Structure-aware ingestion is the highest-leverage improvement

Teams that invested in proper document parsing — handling PDFs, tables, images, and code blocks as structured objects — saw larger accuracy gains than teams that spent the same time optimizing retrieval algorithms. Fix the foundation first.

Robustness is iterative, not designed-in upfront

A RAG system's robustness evolves in production, not in planning. The failure modes that matter are the ones your real users surface. Build observability first, deploy to real traffic early, and iterate based on actual failure logs rather than synthetic benchmarks.

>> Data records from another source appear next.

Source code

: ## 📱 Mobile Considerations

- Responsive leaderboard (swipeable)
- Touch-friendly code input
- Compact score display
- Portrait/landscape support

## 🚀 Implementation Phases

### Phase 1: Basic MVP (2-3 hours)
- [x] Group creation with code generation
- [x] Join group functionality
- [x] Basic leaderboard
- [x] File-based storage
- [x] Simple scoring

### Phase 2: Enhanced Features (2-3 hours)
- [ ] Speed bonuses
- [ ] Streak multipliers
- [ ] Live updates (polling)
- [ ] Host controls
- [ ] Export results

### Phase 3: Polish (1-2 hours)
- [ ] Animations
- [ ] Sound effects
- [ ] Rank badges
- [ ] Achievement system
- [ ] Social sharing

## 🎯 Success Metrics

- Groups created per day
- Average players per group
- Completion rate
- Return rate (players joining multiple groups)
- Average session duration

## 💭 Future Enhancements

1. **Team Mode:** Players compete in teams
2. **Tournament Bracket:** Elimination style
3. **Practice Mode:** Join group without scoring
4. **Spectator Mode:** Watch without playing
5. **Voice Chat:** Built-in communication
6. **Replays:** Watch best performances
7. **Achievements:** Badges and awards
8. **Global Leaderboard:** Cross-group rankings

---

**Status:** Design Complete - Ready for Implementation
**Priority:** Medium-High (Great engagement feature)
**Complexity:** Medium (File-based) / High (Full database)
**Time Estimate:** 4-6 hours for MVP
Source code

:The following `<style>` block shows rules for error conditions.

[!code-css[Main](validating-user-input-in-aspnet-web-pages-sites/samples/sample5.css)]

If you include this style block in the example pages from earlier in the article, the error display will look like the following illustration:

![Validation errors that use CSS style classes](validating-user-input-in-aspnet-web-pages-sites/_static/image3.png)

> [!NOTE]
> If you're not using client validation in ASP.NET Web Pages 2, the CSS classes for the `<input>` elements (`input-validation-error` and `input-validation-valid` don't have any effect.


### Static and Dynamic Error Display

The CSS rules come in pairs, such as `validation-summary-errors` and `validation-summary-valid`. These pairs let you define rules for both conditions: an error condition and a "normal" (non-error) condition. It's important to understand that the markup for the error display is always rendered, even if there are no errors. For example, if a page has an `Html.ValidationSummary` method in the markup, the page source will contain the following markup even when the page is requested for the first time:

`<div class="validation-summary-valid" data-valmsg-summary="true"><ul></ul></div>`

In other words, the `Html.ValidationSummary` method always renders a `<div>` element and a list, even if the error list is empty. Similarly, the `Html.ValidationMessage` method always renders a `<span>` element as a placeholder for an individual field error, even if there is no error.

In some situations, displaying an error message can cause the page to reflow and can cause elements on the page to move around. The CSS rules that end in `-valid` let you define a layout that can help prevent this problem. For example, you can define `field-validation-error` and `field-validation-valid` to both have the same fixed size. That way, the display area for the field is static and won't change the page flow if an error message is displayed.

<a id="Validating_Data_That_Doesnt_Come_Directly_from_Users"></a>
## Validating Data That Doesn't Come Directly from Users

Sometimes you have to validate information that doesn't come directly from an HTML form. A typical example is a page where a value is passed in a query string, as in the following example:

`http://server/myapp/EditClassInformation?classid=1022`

The no-answer path is not optional

Every RAG system that skipped implementing an explicit "I don't know" path created a trust problem in production. Users will ask questions outside the corpus. Without a no-answer path, the LLM hallucinates — and users notice, and trust collapses. Implement a retrieval confidence threshold and a graceful fallback before launch.

Checklist: Do You Understand This?

  • Can you name the six stages of a RAG pipeline and the most common failure at each?
  • Do you know why bad ingestion cannot be fixed by better retrieval?
  • Can you explain the lost-in-the-middle problem and two ways to mitigate it?
  • Do you know what to check first when a RAG system gives a wrong answer — and the five diagnostic questions to use?
  • Can you explain why regenerating the test set between evaluation runs is an anti-pattern?
  • Do you understand why a no-answer gate (retrieval confidence threshold) is essential in production?
  • Can you name three cross-cutting pitfalls that span multiple pipeline stages?
  • Do you understand why long-context models do not replace a well-tuned RAG system?